(e-book version)Need: The pipeline industry uses over 8,000 large bore engines in gas transmission/compression service’. These engines are typically gas fueled and spark ignited. Some early versions of the engines are piston scavenged, but most are turbocharged. Some models, especially those equipped for lean burn operation, utilize pre-combustion chambers for enhanced ignition. Typically, the gaseous fuel is admitted directly into the top of the engine combustion chamber by a cam-operated, mechanical gas admission valve (MGAV). The MGAV is operated by an engine driven cam, cam follower, push rod, and rocker assembly. Such mechanisms offer little in the way of adjustability of the gas admission event: the ability to change the start of gas admission (SOA) and end of gas admission (EOA).
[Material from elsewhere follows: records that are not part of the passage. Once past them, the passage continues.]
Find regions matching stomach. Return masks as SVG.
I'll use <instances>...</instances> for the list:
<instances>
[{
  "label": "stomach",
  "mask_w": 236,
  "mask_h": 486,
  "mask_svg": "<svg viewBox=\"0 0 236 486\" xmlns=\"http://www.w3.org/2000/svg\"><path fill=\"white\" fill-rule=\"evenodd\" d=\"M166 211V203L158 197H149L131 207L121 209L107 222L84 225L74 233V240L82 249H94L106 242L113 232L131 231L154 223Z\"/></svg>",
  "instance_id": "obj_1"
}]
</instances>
The gas admission system is generally optimized for a particular mode of engine operation, typically rated speed and full load, and is fixed in that state. Desired changes in the gas admission cycle are not easily accomplished. At the same time, however, undesired changes commonly occur due to wear, failure, and mis-adjustment of the MGAV drive train.
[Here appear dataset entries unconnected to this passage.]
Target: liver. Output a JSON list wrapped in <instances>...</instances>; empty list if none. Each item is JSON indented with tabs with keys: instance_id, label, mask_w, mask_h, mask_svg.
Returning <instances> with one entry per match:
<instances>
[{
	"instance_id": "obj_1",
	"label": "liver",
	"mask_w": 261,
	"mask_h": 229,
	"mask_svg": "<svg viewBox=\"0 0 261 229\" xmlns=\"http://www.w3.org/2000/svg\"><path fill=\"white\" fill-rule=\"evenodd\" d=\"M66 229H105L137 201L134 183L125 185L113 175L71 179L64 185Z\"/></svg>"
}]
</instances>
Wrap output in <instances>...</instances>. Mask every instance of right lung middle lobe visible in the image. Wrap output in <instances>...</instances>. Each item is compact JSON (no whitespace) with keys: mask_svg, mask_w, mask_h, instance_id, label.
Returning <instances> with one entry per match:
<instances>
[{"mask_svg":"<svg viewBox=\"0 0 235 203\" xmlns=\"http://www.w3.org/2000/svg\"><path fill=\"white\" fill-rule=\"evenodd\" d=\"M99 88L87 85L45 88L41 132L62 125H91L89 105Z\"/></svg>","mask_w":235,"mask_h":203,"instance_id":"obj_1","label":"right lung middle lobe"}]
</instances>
Benefit: This report documents the development of a natural gas-fueled large-bore engine test bed (LBET) at Colorado State University and the subsequent test of an electronic gas admissions valve (EGAV) with in-cylinder pressure feedback. The LBET is now a state-of-the-art natural gas-fueled test facility. It will be open for use in late 1994 or early 1995 to all parties interested in testing equipment that might lead to safer, more economical and cleaner burning gas fueled engines. The EGAV tests were successful. The valve allows for precise control of fuel admission and end of admission timing. This results in the engine running in a real-time balance condition. Laboratory tests showed a 30% reduction of hydrocarbons and nitrous oxides reductions with a 2% reduction in fuel consumption. Field testing will continue in 1995 prior to commercialization.
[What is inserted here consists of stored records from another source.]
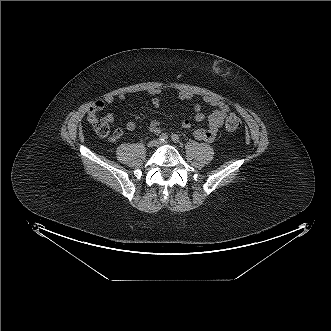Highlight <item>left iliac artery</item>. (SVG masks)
Listing matches in <instances>:
<instances>
[{
  "mask_svg": "<svg viewBox=\"0 0 331 331\" xmlns=\"http://www.w3.org/2000/svg\"><path fill=\"white\" fill-rule=\"evenodd\" d=\"M171 139H172V141L175 142V143H178V142L180 141V140H179V136L176 135V134H173V135L171 136Z\"/></svg>",
  "mask_w": 331,
  "mask_h": 331,
  "instance_id": "obj_1",
  "label": "left iliac artery"
}]
</instances>
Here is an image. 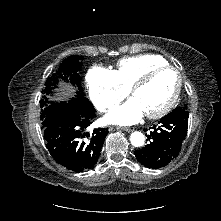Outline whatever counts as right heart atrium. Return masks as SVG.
<instances>
[{"label":"right heart atrium","instance_id":"right-heart-atrium-1","mask_svg":"<svg viewBox=\"0 0 221 221\" xmlns=\"http://www.w3.org/2000/svg\"><path fill=\"white\" fill-rule=\"evenodd\" d=\"M86 84L92 103L101 112L109 110L128 94L114 71L98 65L88 70Z\"/></svg>","mask_w":221,"mask_h":221}]
</instances>
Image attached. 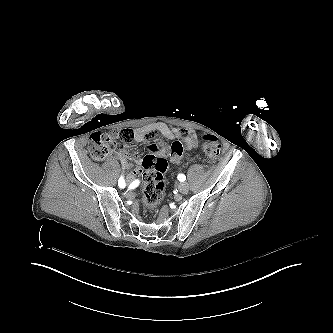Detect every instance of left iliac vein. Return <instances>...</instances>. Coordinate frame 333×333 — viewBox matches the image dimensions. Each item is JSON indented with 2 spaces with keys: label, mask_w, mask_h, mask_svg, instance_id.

Result: The performance of the electronically autobalanced engine was compared to that of the manually balanced engine with a 100 psi imbalance. This is just outside of the manufacturer’s definition of “balance” (75 psi), and considerably better than the level of balance commonly found in field engines. The use of autobalancing reduced the incidence of engine misfires at 75% load from 35% in the manually balanced case to 10% in the autobalanced case. At 100% load, the engine with a 25% imbalance (one of the four cylinders adjusted to a peak pressure 100 psi lower than the others) showed a 5% misfire rate while the autobalanced engine had essentially no misfires. At 75% load, the use of autobalancing reduced hydrocarbon emissions by 33%, from 22 grams/BHP•hr to 14 grams/BHP•hr. The autobalancing feature reduced fuel consumption by as much as 2%, depending on load. NOx reductions of 2.6 grams/BHP•hr at full load were demonstrated, which represents a 30% reduction. NOx reductions of greater than 2.0 grams/BHP•hr were seen at all loads.